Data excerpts
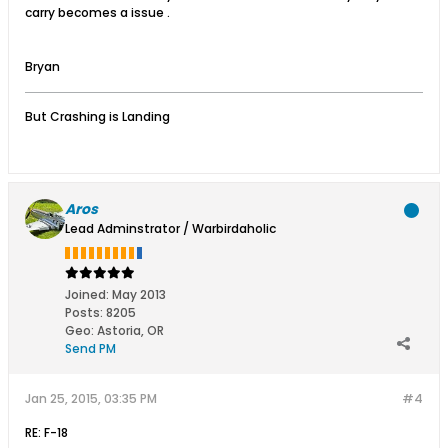
carry becomes a issue .
Bryan
But Crashing is Landing
Aros
Lead Adminstrator / Warbirdaholic
Joined:
May 2013
Posts:
8205
Geo
:
Astoria, OR
Send PM
Jan 25, 2015, 03:35 PM
#4
RE: F-18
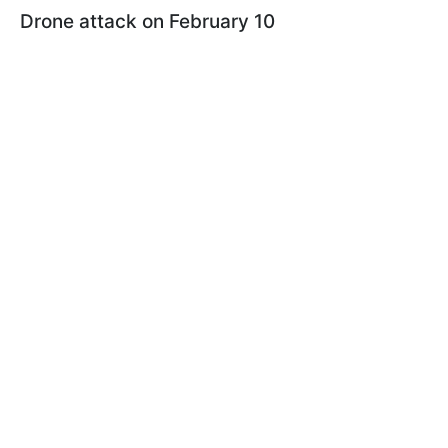
Drone attack on February 10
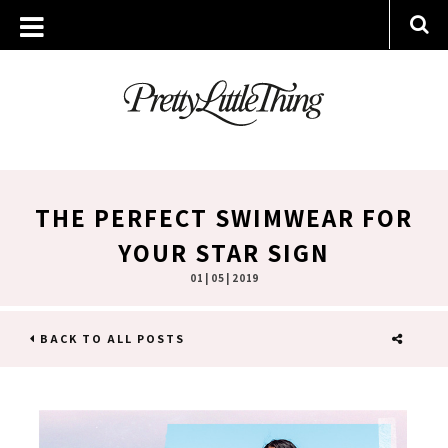
THE PERFECT SWIMWEAR FOR
YOUR STAR SIGN
01 | 05 | 2019
BACK TO ALL POSTS
SHARE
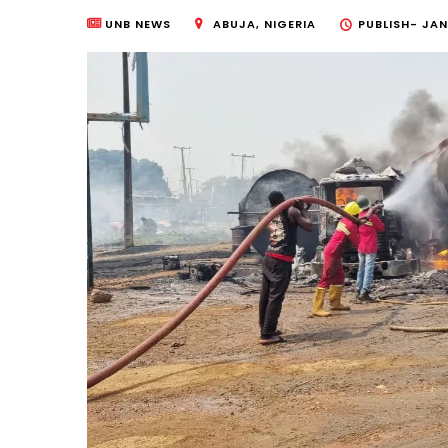
UNB NEWS
ABUJA, NIGERIA
PUBLISH-
JAN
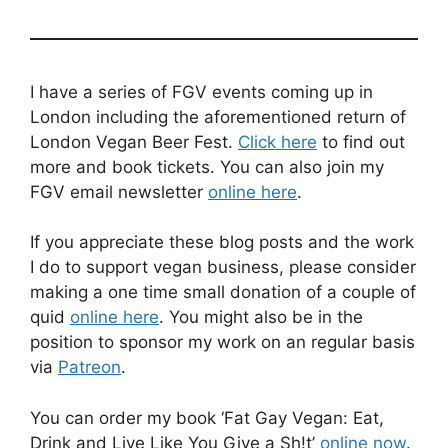
I have a series of FGV events coming up in
London including the aforementioned return of
London Vegan Beer Fest.
Click here
to find out
more and book tickets. You can also join my
FGV email newsletter
online here
.
If you appreciate these blog posts and the work
I do to support vegan business, please consider
making a one time small donation of a couple of
quid
online here
. You might also be in the
position to sponsor my work on an regular basis
via
Patreon
.
You can order my book ‘Fat Gay Vegan: Eat,
Drink and Live Like You Give a Sh!t’
online now
.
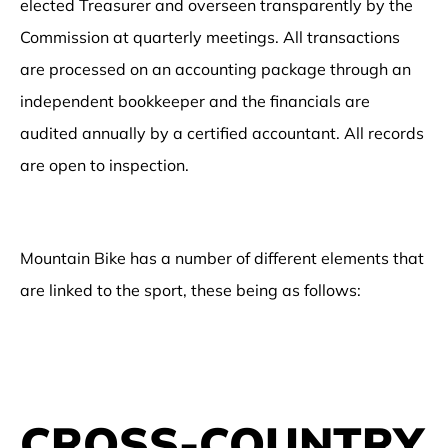
elected Treasurer and overseen transparently by the
Commission at quarterly meetings. All transactions
are processed on an accounting package through an
independent bookkeeper and the financials are
audited annually by a certified accountant. All records
are open to inspection.
Mountain Bike has a number of different elements that
are linked to the sport, these being as follows:
CROSS-COUNTRY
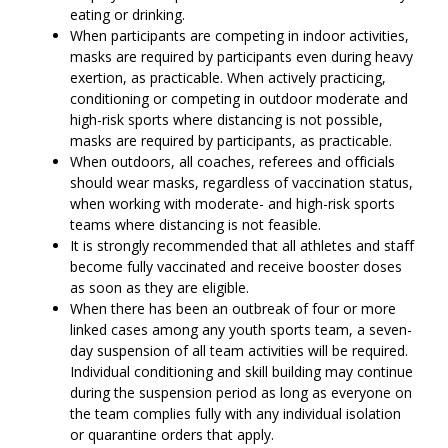
eating or drinking.
When participants are competing in indoor activities,
masks are required by participants even during heavy
exertion, as practicable. When actively practicing,
conditioning or competing in outdoor moderate and
high-risk sports where distancing is not possible,
masks are required by participants, as practicable.
When outdoors, all coaches, referees and officials
should wear masks, regardless of vaccination status,
when working with moderate- and high-risk sports
teams where distancing is not feasible.
It is strongly recommended that all athletes and staff
become fully vaccinated and receive booster doses
as soon as they are eligible.
When there has been an outbreak of four or more
linked cases among any youth sports team, a seven-
day suspension of all team activities will be required.
Individual conditioning and skill building may continue
during the suspension period as long as everyone on
the team complies fully with any individual isolation
or quarantine orders that apply.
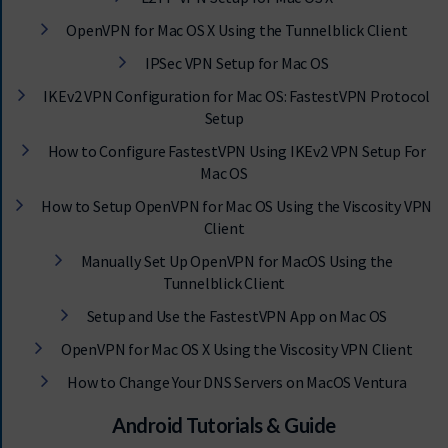
OpenVPN for Mac OS X Using the Tunnelblick Client
IPSec VPN Setup for Mac OS
IKEv2 VPN Configuration for Mac OS: FastestVPN Protocol
Setup
How to Configure FastestVPN Using IKEv2 VPN Setup For
Mac OS
How to Setup OpenVPN for Mac OS Using the Viscosity VPN
Client
Manually Set Up OpenVPN for MacOS Using the
Tunnelblick Client
Setup and Use the FastestVPN App on Mac OS
OpenVPN for Mac OS X Using the Viscosity VPN Client
How to Change Your DNS Servers on MacOS Ventura
Android Tutorials & Guide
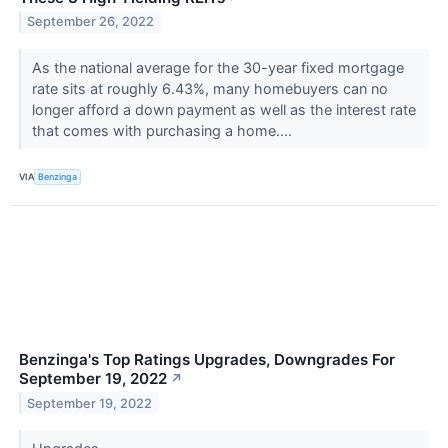
September 26, 2022
As the national average for the 30-year fixed mortgage
rate sits at roughly 6.43%, many homebuyers can no
longer afford a down payment as well as the interest rate
that comes with purchasing a home....
VIA
Benzinga
Benzinga's Top Ratings Upgrades, Downgrades For
September 19, 2022
↗
September 19, 2022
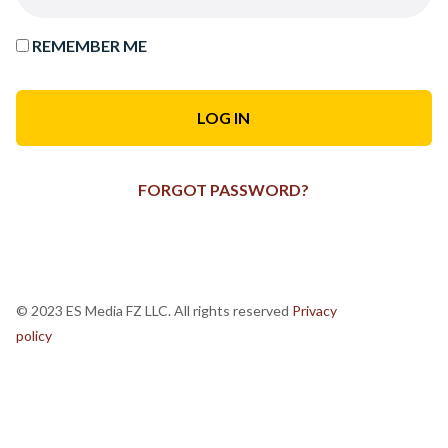
REMEMBER ME
FORGOT PASSWORD?
© 2023 ES Media FZ LLC. All rights reserved
Privacy
policy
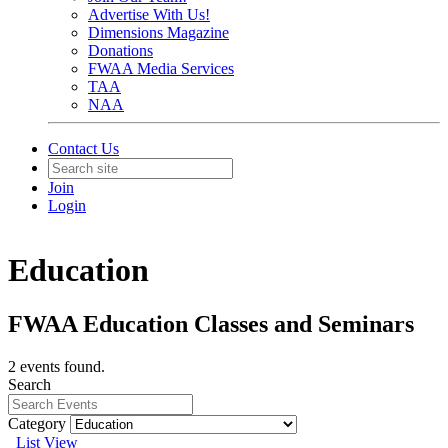
Advertise With Us!
Dimensions Magazine
Donations
FWAA Media Services
TAA
NAA
Contact Us
Join
Login
Education
FWAA Education Classes and Seminars
2 events found.
Search
Category
List View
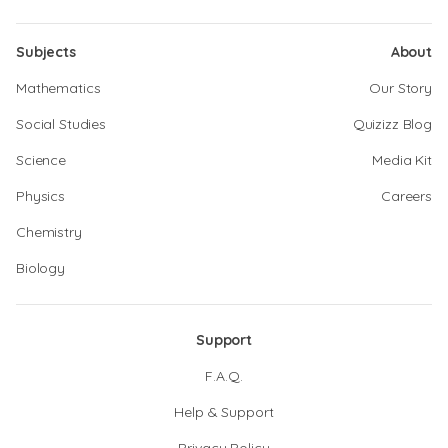
Subjects
About
Mathematics
Our Story
Social Studies
Quizizz Blog
Science
Media Kit
Physics
Careers
Chemistry
Biology
Support
F.A.Q.
Help & Support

**Directions for this task**:
Above are the records; repeat them all exactly, without the pictures.

**Solved exercise**:
carry becomes a issue .
Bryan
But Crashing is Landing
Aros
Lead Adminstrator / Warbirdaholic
Joined:
May 2013
Posts:
8205
Geo
:
Astoria, OR
Send PM
Jan 25, 2015, 03:35 PM
#4
RE: F-18
Drone attack on February 10
THE PERFECT SWIMWEAR FOR
YOUR STAR SIGN
01 | 05 | 2019
BACK TO ALL POSTS
SHARE
UNB NEWS
ABUJA, NIGERIA
PUBLISH-
JAN
I have a series of FGV events coming up in
London including the aforementioned return of
London Vegan Beer Fest.
Click here
to find out
more and book tickets. You can also join my
FGV email newsletter
online here
.
If you appreciate these blog posts and the work
I do to support vegan business, please consider
making a one time small donation of a couple of
quid
online here
. You might also be in the
position to sponsor my work on an regular basis
via
Patreon
.
You can order my book ‘Fat Gay Vegan: Eat,
Drink and Live Like You Give a Sh!t’
online now
.
elected Treasurer and overseen transparently by the
Commission at quarterly meetings. All transactions
are processed on an accounting package through an
independent bookkeeper and the financials are
audited annually by a certified accountant. All records
are open to inspection.
Mountain Bike has a number of different elements that
are linked to the sport, these being as follows:
CROSS-COUNTRY
eating or drinking.
When participants are competing in indoor activities,
masks are required by participants even during heavy
exertion, as practicable. When actively practicing,
conditioning or competing in outdoor moderate and
high-risk sports where distancing is not possible,
masks are required by participants, as practicable.
When outdoors, all coaches, referees and officials
should wear masks, regardless of vaccination status,
when working with moderate- and high-risk sports
teams where distancing is not feasible.
It is strongly recommended that all athletes and staff
become fully vaccinated and receive booster doses
as soon as they are eligible.
When there has been an outbreak of four or more
linked cases among any youth sports team, a seven-
day suspension of all team activities will be required.
Individual conditioning and skill building may continue
during the suspension period as long as everyone on
the team complies fully with any individual isolation
or quarantine orders that apply.
OpenVPN for Mac OS X Using the Tunnelblick Client
IPSec VPN Setup for Mac OS
IKEv2 VPN Configuration for Mac OS: FastestVPN Protocol
Setup
How to Configure FastestVPN Using IKEv2 VPN Setup For
Mac OS
How to Setup OpenVPN for Mac OS Using the Viscosity VPN
Client
Manually Set Up OpenVPN for MacOS Using the
Tunnelblick Client
Setup and Use the FastestVPN App on Mac OS
OpenVPN for Mac OS X Using the Viscosity VPN Client
How to Change Your DNS Servers on MacOS Ventura
Android Tutorials & Guide
September 26, 2022
As the national average for the 30-year fixed mortgage
rate sits at roughly 6.43%, many homebuyers can no
longer afford a down payment as well as the interest rate
that comes with purchasing a home....
VIA
Benzinga
Benzinga's Top Ratings Upgrades, Downgrades For
September 19, 2022
↗
September 19, 2022
REMEMBER ME
FORGOT PASSWORD?
© 2023 ES Media FZ LLC. All rights reserved
Privacy
policy
Advertise With Us!
Dimensions Magazine
Donations
FWAA Media Services
TAA
NAA
Contact Us
Join
Login
Education
FWAA Education Classes and Seminars
2 events found.
Search
Category
List View
Subjects
About
Mathematics
Our Story
Social Studies
Quizizz Blog
Science
Media Kit
Physics
Careers
Chemistry
Biology
Support
F.A.Q.
Help & Support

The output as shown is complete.